[I0] Why I think there is a market for an esports book

— Executive summary —

External factors

  1. Curiosity by the analog generation
  2. No English books that highlight the Asian esports history with the right narrative

Internal factors

  1. I got personal, unique, yet relatable stories all happened in South Korea during the esports birth period
  2. I currently do esports advisory for living based in Japan, a mystical esports territory where even the esports community has unheard of, but with one of the biggest gaming markets in the world


After all the fuss, I believe there is a general curiosity on esports from the “analog” generation, i.e., folks who have their feet deeply grounded on the pre-digital (or pre-web) era, demographically perhaps around their 40s and above. These are the people who may have a vague image of what esports is (“playing games, right?”) but they don’t really understand the hype. And this is not just a country specific phenomenon I believe. Depending on the country that they belong to, the generation that I am targeting may not have a solid gaming experience at all during their childhood while they may face their children or grand children being fanatic about some esports team — but they don’t really understand why.

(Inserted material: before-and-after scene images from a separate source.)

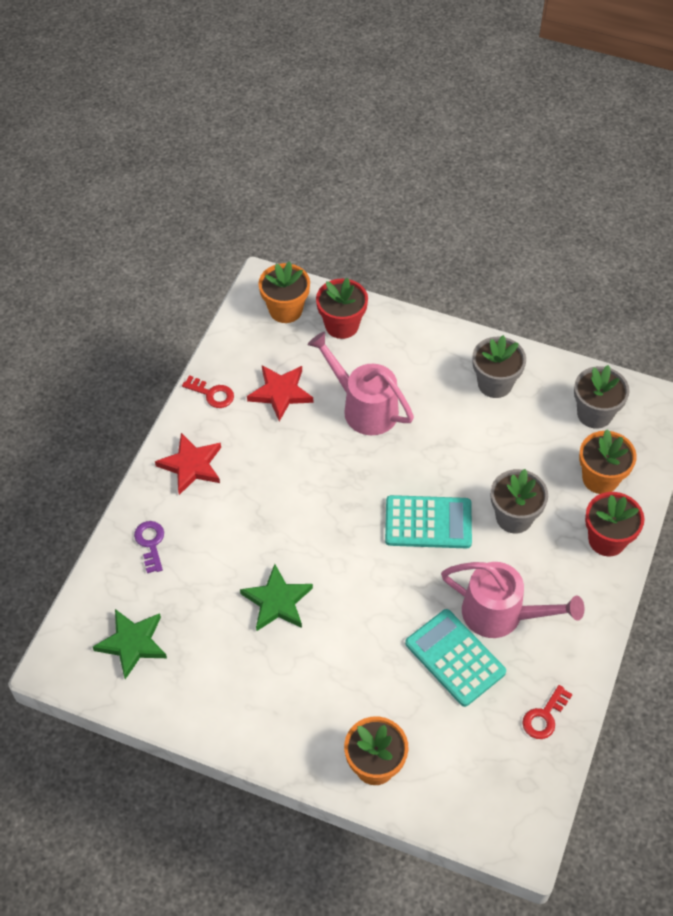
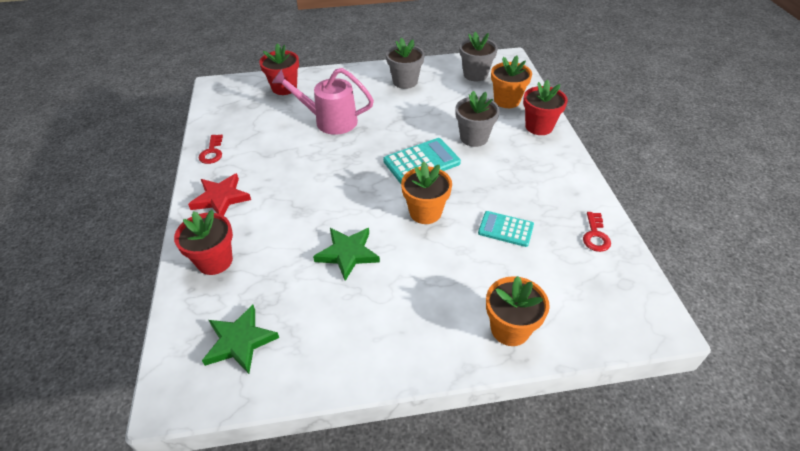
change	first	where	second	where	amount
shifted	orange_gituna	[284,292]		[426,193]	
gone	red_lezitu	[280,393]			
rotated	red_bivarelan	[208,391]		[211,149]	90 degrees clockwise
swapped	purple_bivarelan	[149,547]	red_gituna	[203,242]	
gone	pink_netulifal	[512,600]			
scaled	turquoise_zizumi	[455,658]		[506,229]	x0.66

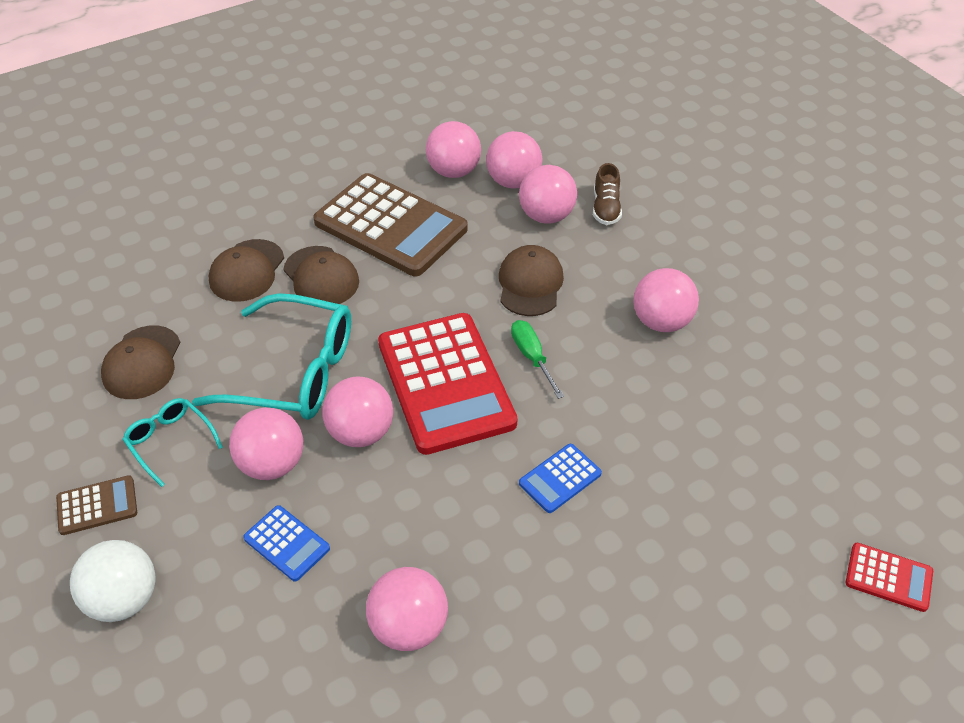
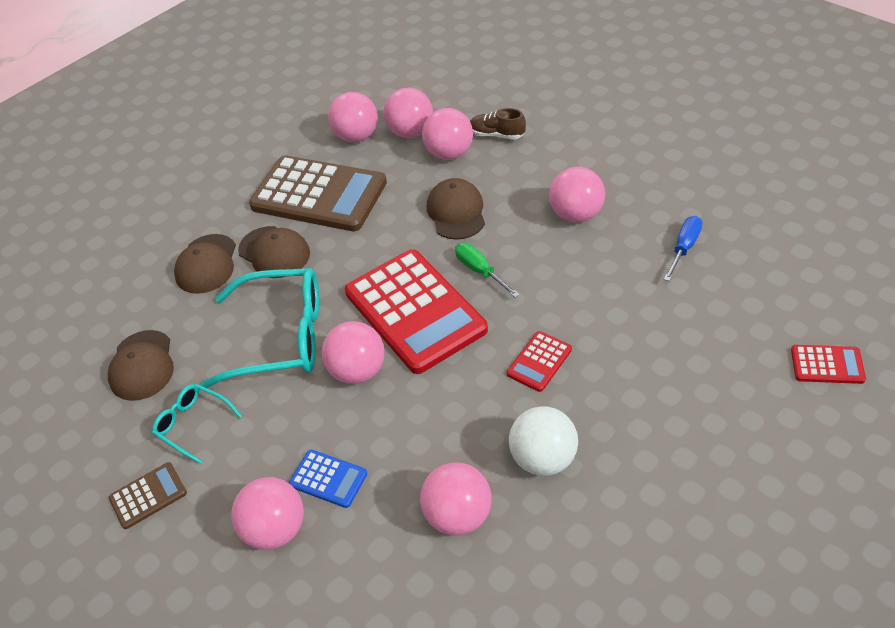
change	first	where	second	where	amount
rotated	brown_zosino	[607,194]		[498,124]	120 degrees clockwise
shifted	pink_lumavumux	[266,444]		[267,513]	
repainted	blue_zizumi	[560,478]	red_zizumi	[539,361]	
shifted	white_lumavumux	[113,581]		[543,441]	
new			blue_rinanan	[683,248]	

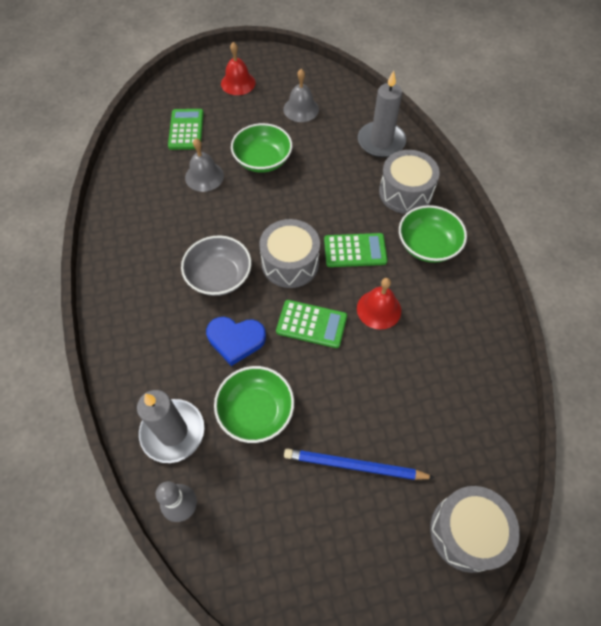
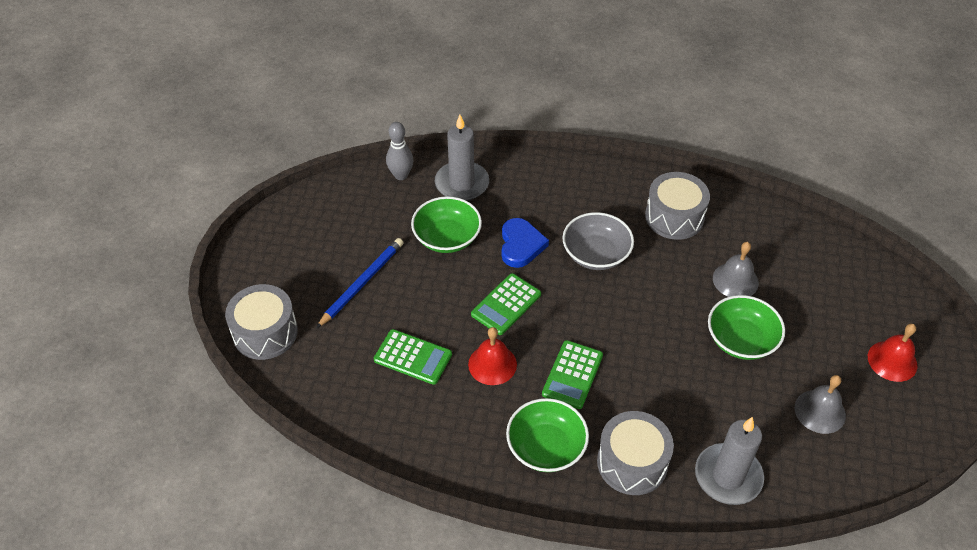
change	first	where	second	where	amount
shifted	green_zizumi	[186,129]		[413,357]	
shifted	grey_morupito	[289,253]		[677,206]	
rotated	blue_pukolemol	[236,341]		[525,243]	150 degrees clockwise

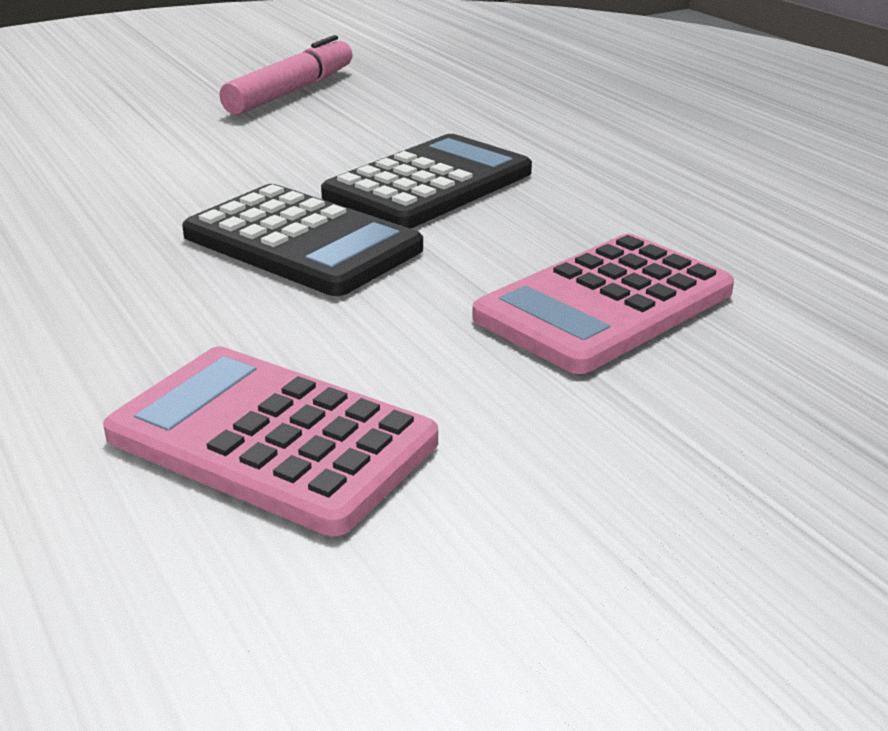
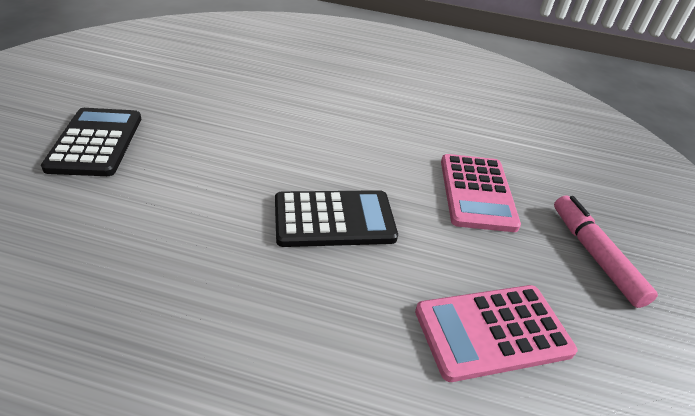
change	first	where	second	where	amount
shifted	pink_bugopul	[286,75]		[606,251]	
shifted	black_zizumi	[426,181]		[91,142]	

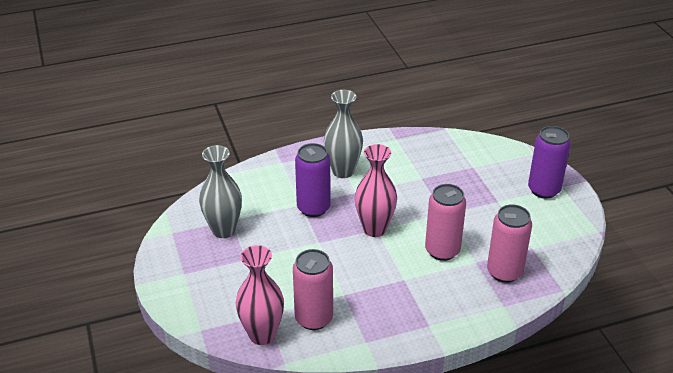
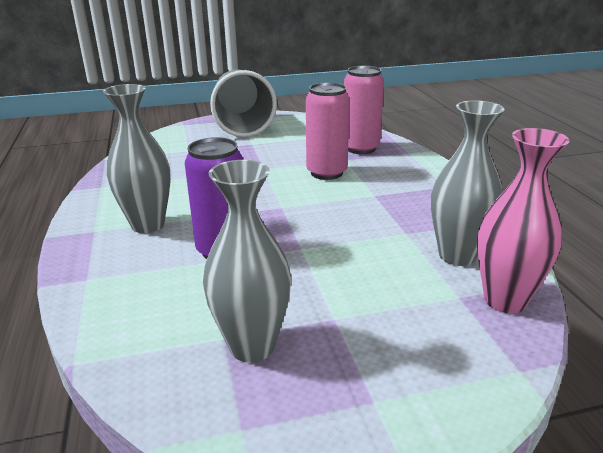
change	first	where	second	where	amount
swapped	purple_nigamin	[549,162]	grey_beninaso	[243,103]	
gone	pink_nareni	[376,190]			
swapped	pink_nigamin	[313,289]	grey_nareni	[467,183]	

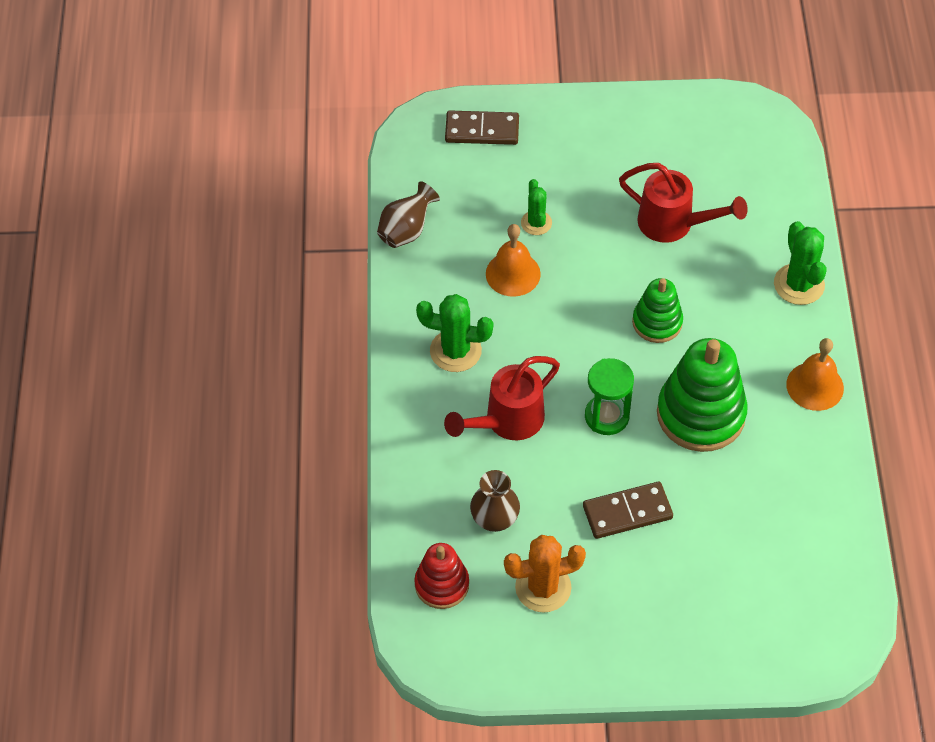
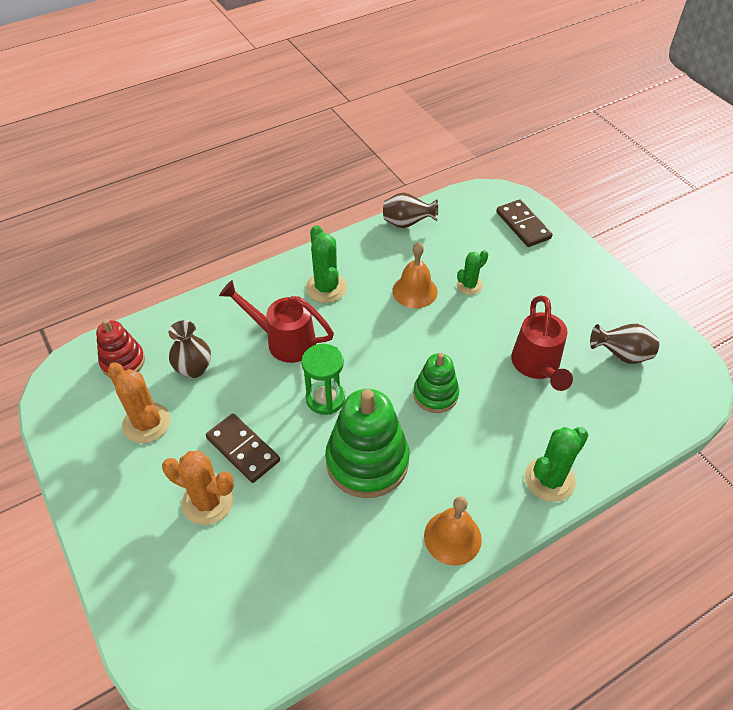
change	first	where	second	where	amount
new			brown_nareni	[624,344]	
new			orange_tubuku	[198,488]	

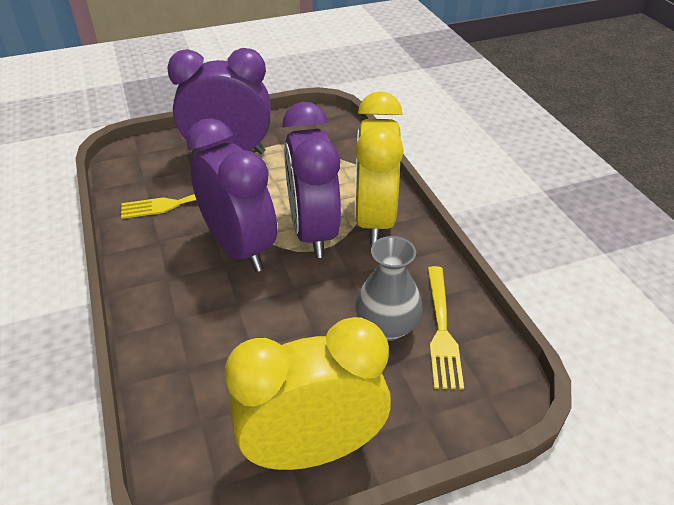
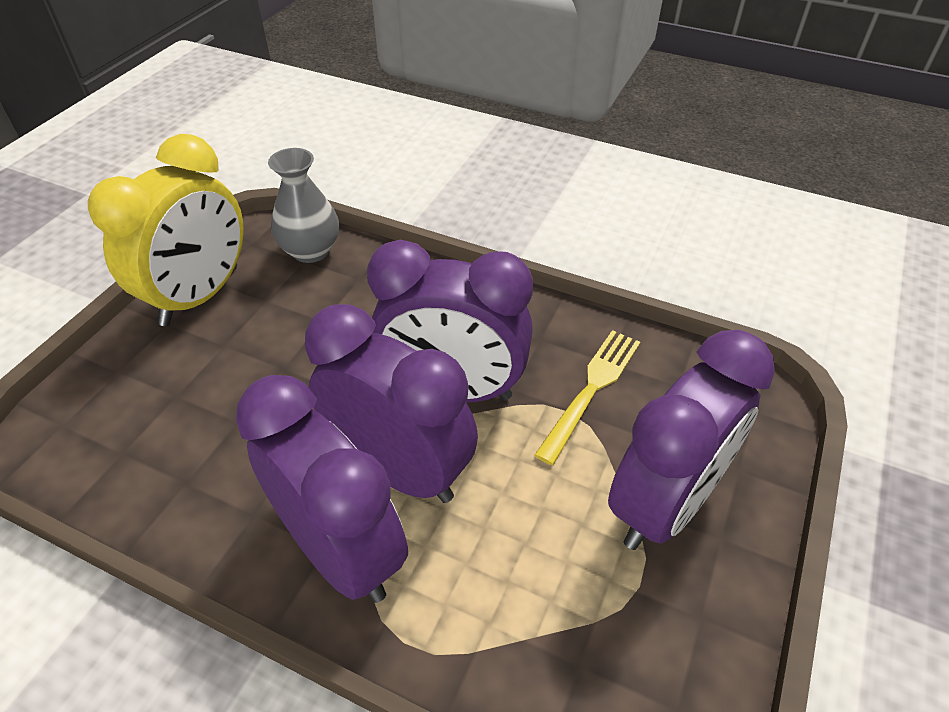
change	first	where	second	where	amount
repainted	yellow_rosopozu	[379,168]	purple_rosopozu	[321,489]	
shifted	grey_nareni	[389,288]		[303,205]	
gone	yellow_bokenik	[445,327]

Esports may have a very Western cultural image on the surface, but if you look into the history, it is extremely Asian. There are people who are curious to know more about the esports history, but how many books do we have it out there? While it is a huge market in North America and Europe now, it’s a sports that has an origin in Asia. The history is not as far as the ancient Olympians, rather only about two decades ago, and the people that I am targeting, i.e., the analog generation, has a genuine curiosity towards the story behind how it is originated or the history, I believe. And I think the curiosity is strong over in the Western world regarding this digital culture originated from an oriental origin.

If I were to write a book about “my Premiere League experience as a fanboy during the 90s” I don’t think people will buy because 1. most of the people know what professional soccer leagues are (the very target is nothing new), 2. they may already have their own precious experience (relatable but why bother knowing the other experience?) and 3. there may already be many similar books in the market (why yours?). If it were to sell, the narratives better be extremely entertaining and supported by great marketing to stand out. All in all, I think it’s a hard topic to be stood out unique in the market.

However for esports, 1. Most of the people don’t understand what esports is, 2. Because most of the people don’t have any experience with esports as it’s only been two decades since it was born in Asia, and 3. There is no English book in the market that highlights the very beginning of the esports history.

I love this book “Kitchen Confidential” by Anthony Bourdain — The narrative is too entertaining that you can’t stop engaging (especially if you have seen his TV shows, reading his book feels like he is telling a verbal story right next to you), and at the end of the day you feel like you know something about the chef world and you may even feel that you are already a part of it, despite the fact that you have never entered the kitchen at a restaurant. That’s how I felt it — although the only cooking I do is ramen noodles.

If I ever to write a book, my very hope is that it becomes the esports version of the Kitchen Confidential.